For years, I have been very conflicted about what to do at public ceremonies. Should I sit or stand? If I stand, should I do so in a way that projects disengagement or interest? When I was her age, though, I loved to hear it played. I even sung it as a goodbye gesture to our house in Pennsylvania right before we moved. It was hard for me to learn, during my year in Germany and my time at Berkeley, that being moved by "The Star-Spangled Banner" was something to feel sheepish about and, if possible snuff out.

Maybe it's the way this election year has played out. Or the fact that the United States seems so lost in the world right now. Or just the pervasive sense in these parts that we're entering a depression. But, whatever the reason, I've been finding myself flooded with unexpected patriotism lately. It makes me blush to admit. I know that I'm tuning into these Olympics more than I did for any of them since 1984 because of the intense media build-up to them that started several years ago.

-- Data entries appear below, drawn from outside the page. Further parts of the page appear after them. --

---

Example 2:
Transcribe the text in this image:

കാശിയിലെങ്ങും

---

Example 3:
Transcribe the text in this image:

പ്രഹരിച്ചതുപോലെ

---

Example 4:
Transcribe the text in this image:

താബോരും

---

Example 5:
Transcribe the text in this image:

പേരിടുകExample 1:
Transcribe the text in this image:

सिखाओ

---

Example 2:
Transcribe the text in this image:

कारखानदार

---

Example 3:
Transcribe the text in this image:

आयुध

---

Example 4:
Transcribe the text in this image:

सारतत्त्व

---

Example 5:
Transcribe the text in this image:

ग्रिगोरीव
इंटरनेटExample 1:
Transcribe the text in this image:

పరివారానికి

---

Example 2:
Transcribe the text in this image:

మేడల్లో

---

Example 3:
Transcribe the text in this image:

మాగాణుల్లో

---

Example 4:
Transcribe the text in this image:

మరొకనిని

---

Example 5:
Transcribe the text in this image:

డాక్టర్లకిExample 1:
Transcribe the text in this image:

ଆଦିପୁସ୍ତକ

And I'm a little ashamed of that, too.

It doesn't matter, though, when I can bond with my daughter the way we did tonight. After absorbing her rage earlier, telling her it was alright to be angry, that I wouldn't hold her lashing out against her, we needed a way to make things better. Talking about the historic importance of African-American swimmer Cullen Jones's place in the 4 X 100 team, helping her understand why Michael Phelps's quest to win eight gold medals is such a big deal, explaining that the astonishing last fifty meters of the relay swum by Jason Leszak represented a special sort of redemption after his disappointments in Sydney and Athens, watching the slow-motion replay of French swimmer Alain Bernard possibly costing his team the gold by turning his head to see Leszak at the end. It all took only a few moments, but felt like a palimpsest of a pattern in our relationship, one that makes me feel very good. We know how to come back together after being torn apart. It was her idea to sing along to the national anthem. I joined in without hesitation. It was perfect.

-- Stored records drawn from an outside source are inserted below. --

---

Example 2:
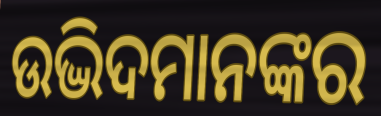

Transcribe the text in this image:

ଉଦ୍ଭିଦମାନଙ୍କର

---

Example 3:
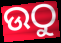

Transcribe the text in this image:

ଉଠୁ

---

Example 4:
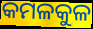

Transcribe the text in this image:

କମଳକୁଳ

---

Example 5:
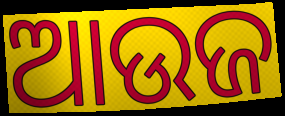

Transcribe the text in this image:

ଆଉଜ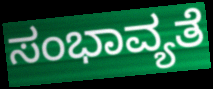
ಸಂಭಾವ್ಯತೆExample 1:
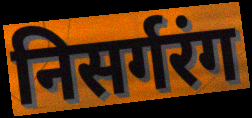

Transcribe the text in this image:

निसर्गरंग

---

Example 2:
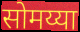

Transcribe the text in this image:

सोमय्या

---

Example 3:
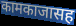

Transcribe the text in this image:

कामकाजासह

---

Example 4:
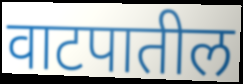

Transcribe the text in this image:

वाटपातील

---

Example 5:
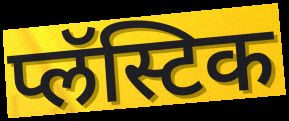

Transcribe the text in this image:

प्लॅस्टिकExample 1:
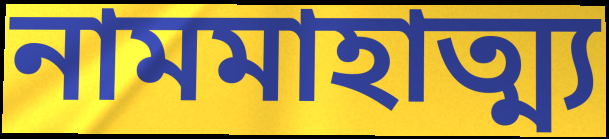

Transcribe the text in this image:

নামমাহাত্ম্য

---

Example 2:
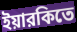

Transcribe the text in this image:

ইয়ারকিতে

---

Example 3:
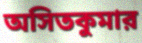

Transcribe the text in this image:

অসিতকুমার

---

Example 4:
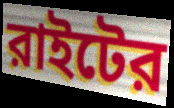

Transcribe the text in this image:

রাইটের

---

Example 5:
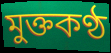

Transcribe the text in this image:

মুক্তকণ্ঠ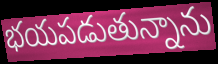
భయపడుతున్నాను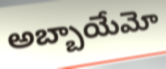
అబ్బాయేమోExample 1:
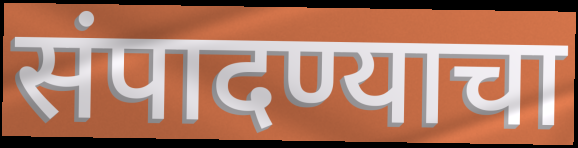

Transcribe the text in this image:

संपादण्याचा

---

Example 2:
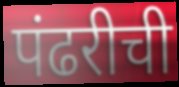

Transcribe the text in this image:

पंढरीची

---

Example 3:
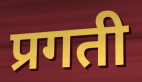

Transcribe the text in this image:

Tomorrow I'll tell her that my earliest memories of a historic event date back to the Munich Olympics of 1972. I had a thing for Mark Spitz, grasping his achievement in my four-year-old way even though I was not quite able to follow his races on our 19" black-and-white television. I'll probably refrain from describing what it was like to watch Jim McKay for hours, sensing that something grave was underway without having the cognitive ability to comprehend the details. But there will be a time for sharing that as well. Maybe I will manage to connect it to what we shared together tonight.